自分が周りと違うことを恐れたり、周りの人に自分と同じ行動をとるように求めたりする傾向が見られる。
▼ねらい(目標)
アイヌ民族の豊かで美しい文化に触れる活動やアイヌ文化の多面性を理解する学習を通して、「人間尊重」の意識を育む
▼活動内容
▽アイヌ民族の「今」を知る
▽「昔」の暮らしや文化について興味を持ち、一人ひとりがテーマを持って調べる
▽派遣事業やプログラムを活用し、実際(本物)に触れる経験を重視する
▽体験を通して学んだ成果を学習発表会の場で発信する
▼年間計画
▽6月
・学習指導計画の作成
▽7月
・派遣事業・校外学習の計画
▽8月
・関係団体との連絡・調整
▽9月
・オリエンテーション
・調べ学習開始(総合)
・アイヌ文化活動派遣事業(文様・舞踊・楽器等体験)
・社会科学習(アイヌ民族の昔と今)
▽10月
・アイヌ文化体験プログラム(ピリカコタン見学・体験)
・学習発表会練習・発表
▽11月
・振り返り・まとめ
▼成果
▽教職員自らの人間尊重の意識の向上
アイヌ民族が差別を受けた歴史や問題を解決する生き方を教材化する取組を通じ、教職員自らが多様性の問題を自分事として考えることができた。
アイヌの人との交流や体験活動を重視したことで、児童と共にアイヌ民族が身近な存在であることを実感することができた。

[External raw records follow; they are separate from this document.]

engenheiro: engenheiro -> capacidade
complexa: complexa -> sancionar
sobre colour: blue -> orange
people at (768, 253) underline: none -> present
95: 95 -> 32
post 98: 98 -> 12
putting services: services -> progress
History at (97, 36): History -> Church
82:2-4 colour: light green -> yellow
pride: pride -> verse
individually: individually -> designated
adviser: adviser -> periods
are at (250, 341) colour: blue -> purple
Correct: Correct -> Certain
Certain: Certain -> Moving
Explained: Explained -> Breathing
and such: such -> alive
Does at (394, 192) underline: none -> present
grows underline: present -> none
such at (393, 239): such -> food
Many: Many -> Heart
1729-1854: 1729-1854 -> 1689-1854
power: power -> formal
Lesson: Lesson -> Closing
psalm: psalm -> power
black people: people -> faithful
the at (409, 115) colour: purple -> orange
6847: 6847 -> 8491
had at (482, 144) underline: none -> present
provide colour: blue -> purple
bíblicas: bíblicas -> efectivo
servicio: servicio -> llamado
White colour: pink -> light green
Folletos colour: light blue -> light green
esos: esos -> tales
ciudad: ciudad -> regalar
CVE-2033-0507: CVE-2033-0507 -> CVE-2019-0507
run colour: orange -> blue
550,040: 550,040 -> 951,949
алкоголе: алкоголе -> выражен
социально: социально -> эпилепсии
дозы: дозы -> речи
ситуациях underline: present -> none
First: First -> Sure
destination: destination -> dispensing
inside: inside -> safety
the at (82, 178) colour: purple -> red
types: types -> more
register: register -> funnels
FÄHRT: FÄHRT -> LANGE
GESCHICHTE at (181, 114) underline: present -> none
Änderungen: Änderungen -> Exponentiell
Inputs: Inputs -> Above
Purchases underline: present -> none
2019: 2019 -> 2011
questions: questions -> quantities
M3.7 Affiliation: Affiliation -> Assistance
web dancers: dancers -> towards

児童一人ひとりが「~したい」活動を尊重し、学習発表会を「学び」の成果を発信する場としたことで、児童の自己有用感を高めることができた。
▼課題
▽教職員自らの人間尊重の意識の向上
本学習の目的と成果を全教職員で共有するとともに、「子ども一人ひとりを大切にする」という意識をもって、日常の学習や学校行事に取り組むことが重要。
他学年の総合的な学習の時間に取り組んでいる高齢者や障がいのある方との交流や、LGBTへの対応など、様々な人権課題に向き合っていく活動を通して、教職員自らが相互承認の感度を高めていく。
▼これからの取組の方向性
▽教職員自らの人間尊重の意識の向上
各学年の年間指導計画を見直す取組を通して、「人間尊重の教育」を本校の教育活動の柱として位置付ける。
「本物」と触れる体験活動や一人ひとりの思いを尊重した自己表現の場を重視し、家庭や地域とも連携しながら自分の良さを発信する。
教科や道徳、総合的な学習の時間と学校行事との関連など、同僚性を発揮しながら学校独自のカリキュラム・マネジメントを推進する。